Segment Start: PASSAGE

# Unusual bad service, is there an excuse?



## chrisweaver_barista (Jun 14, 2008)

Hey guys

Wanna draw your attention to some lousy service I received tonight at a local speciality coffee bar!

I have posted about it at Common Grind http://www.commongrind.co.uk/no-excuse-for-bad-service/

Please post your opinions there or here









Chris, Common Grind


----------



## wizzard (Jan 4, 2009)

Was the guy that walked out of the counter area without serving you the manager?


----------



## LeeWardle (Nov 16, 2008)

If I was selling you a premium white tea that indeed you can enjoy many steeps from then yes, you could have as many top up's as you'd like. They should know the product and understand that you were not simply free loading but enjoying the product that they had sold to you. In my opinion they should make a point of offering the service as standard.

Lee


----------



## ross (Aug 6, 2008)

first world issues


----------



## TimStyles (Jul 22, 2008)

Sometimes, there's an excuse.


----------



## ross (Aug 6, 2008)

coming back to your blog/post actually really annoys me.

i think, especially on the internet, it is really, really easy to slam people that are being proactive. while there are some aspects of your podcast that i'm not a huge fan of i still think it's really cool that you're getting out there are doing something, trying to promote uk coffee etc etc etc.

Segment End: PASSAGE
Segment Start: DATASET

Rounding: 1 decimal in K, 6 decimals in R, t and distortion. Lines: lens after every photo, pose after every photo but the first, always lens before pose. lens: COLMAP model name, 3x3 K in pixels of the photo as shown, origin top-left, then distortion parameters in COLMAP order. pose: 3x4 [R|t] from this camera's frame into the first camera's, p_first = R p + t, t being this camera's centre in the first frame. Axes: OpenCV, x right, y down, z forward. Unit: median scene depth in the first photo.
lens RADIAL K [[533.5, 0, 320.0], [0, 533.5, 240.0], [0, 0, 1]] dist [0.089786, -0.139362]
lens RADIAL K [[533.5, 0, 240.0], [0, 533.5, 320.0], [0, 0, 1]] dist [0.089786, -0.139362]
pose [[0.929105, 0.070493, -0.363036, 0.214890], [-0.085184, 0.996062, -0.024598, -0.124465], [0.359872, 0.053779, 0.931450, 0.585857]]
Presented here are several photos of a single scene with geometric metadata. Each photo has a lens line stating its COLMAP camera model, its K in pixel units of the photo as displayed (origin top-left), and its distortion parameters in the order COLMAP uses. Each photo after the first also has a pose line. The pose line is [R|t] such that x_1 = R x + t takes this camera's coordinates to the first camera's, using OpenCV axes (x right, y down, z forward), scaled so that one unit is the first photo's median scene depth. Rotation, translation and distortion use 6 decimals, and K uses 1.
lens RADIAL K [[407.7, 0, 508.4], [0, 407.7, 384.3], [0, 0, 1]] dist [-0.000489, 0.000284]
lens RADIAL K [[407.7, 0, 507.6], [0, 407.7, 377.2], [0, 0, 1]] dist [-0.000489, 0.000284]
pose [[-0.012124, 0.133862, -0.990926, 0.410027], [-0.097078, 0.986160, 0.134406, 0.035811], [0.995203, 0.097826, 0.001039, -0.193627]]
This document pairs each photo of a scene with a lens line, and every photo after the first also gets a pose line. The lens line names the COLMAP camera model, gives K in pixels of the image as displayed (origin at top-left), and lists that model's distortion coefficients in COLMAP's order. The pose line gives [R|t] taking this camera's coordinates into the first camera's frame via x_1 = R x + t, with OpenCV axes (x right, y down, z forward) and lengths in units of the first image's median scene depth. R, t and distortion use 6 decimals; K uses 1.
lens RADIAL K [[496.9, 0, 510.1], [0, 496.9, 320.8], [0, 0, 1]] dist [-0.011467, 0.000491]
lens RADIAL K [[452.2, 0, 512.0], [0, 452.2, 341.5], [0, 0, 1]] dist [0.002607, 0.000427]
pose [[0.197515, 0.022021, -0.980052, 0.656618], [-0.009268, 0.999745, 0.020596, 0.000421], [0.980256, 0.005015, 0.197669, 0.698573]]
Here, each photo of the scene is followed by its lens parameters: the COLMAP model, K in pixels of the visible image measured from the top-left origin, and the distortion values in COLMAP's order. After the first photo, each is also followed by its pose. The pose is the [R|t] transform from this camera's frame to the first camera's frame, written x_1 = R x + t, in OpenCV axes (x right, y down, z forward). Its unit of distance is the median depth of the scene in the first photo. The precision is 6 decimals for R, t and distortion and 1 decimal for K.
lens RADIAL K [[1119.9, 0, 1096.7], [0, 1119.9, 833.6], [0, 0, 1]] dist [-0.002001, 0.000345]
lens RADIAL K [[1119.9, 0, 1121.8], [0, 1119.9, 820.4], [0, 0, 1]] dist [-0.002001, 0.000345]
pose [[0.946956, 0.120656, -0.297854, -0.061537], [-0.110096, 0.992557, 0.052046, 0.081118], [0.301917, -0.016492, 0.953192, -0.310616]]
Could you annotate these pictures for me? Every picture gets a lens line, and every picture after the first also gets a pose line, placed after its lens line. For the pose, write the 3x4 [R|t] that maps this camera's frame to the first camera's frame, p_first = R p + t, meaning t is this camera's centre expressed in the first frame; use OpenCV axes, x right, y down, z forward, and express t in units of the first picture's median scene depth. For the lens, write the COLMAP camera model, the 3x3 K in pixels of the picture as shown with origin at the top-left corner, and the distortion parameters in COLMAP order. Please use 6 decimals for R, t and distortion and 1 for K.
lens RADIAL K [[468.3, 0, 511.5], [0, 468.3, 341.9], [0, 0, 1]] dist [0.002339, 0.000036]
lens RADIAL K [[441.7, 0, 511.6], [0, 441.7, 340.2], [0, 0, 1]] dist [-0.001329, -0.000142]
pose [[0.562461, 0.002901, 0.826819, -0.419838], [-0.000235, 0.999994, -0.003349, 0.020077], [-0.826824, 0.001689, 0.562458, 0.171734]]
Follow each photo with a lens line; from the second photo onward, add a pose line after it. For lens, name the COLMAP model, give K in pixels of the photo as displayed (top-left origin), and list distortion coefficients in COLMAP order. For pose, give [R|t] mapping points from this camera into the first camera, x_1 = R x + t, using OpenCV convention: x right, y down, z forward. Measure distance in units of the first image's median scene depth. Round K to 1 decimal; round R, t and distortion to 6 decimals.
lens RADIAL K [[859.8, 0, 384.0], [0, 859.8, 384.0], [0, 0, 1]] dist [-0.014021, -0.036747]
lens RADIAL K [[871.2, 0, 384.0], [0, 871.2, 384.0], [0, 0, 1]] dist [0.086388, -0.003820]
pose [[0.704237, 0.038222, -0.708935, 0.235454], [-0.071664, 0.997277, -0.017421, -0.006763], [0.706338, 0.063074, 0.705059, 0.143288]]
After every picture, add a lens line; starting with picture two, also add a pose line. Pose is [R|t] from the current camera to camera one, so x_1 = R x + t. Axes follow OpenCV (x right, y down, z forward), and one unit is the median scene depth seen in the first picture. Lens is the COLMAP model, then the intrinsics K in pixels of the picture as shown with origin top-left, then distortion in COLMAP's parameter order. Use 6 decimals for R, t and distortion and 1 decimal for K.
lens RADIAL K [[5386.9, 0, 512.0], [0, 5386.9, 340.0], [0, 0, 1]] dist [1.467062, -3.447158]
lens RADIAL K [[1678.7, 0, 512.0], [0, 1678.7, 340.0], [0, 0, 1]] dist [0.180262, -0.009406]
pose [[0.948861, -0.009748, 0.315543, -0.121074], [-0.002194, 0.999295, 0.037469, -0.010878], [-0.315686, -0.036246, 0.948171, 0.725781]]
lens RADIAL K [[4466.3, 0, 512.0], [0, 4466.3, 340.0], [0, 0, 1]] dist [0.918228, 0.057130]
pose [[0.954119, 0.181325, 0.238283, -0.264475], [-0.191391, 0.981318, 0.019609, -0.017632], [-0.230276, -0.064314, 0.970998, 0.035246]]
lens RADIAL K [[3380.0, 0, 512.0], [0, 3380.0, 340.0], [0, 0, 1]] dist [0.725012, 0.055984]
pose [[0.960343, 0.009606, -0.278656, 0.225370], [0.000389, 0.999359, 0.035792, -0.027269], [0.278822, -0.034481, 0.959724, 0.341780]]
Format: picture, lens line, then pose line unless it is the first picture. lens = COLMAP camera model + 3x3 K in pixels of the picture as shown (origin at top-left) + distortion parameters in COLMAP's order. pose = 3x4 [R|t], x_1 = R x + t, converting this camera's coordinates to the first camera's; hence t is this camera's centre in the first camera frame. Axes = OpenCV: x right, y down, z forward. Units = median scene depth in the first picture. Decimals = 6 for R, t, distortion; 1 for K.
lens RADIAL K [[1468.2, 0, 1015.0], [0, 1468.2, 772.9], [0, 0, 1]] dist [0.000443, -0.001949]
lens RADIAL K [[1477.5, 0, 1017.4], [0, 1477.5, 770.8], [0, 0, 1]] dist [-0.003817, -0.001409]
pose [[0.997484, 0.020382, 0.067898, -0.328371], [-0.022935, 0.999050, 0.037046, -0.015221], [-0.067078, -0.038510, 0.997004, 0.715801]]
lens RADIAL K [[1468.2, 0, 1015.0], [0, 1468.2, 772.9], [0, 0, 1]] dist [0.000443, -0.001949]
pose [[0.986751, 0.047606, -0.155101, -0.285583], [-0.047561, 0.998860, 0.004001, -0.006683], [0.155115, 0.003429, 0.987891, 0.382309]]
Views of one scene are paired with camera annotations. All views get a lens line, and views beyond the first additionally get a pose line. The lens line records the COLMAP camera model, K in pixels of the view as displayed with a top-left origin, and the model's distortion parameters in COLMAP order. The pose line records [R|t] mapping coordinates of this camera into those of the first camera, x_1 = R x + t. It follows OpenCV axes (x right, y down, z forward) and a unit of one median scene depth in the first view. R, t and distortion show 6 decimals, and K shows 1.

Segment End: DATASET

◆ EXERCISE REQUIREMENTS ◆
#1 From the forum thread about bad service at a coffee bar, write out everything from "If I was selling" down to "service as standard.".
#2 In the forum thread about bad service at a coffee bar, what product does LeeWardle say would justify giving a customer as many top-ups as they like?

◆ EXERCISE ANSWERS ◆
#1
If I was selling you a premium white tea that indeed you can enjoy many steeps from then yes, you could have as many top up's as you'd like. They should know the product and understand that you were not simply free loading but enjoying the product that they had sold to you. In my opinion they should make a point of offering the service as standard.

#2 A premium white tea that can be enjoyed over many steeps.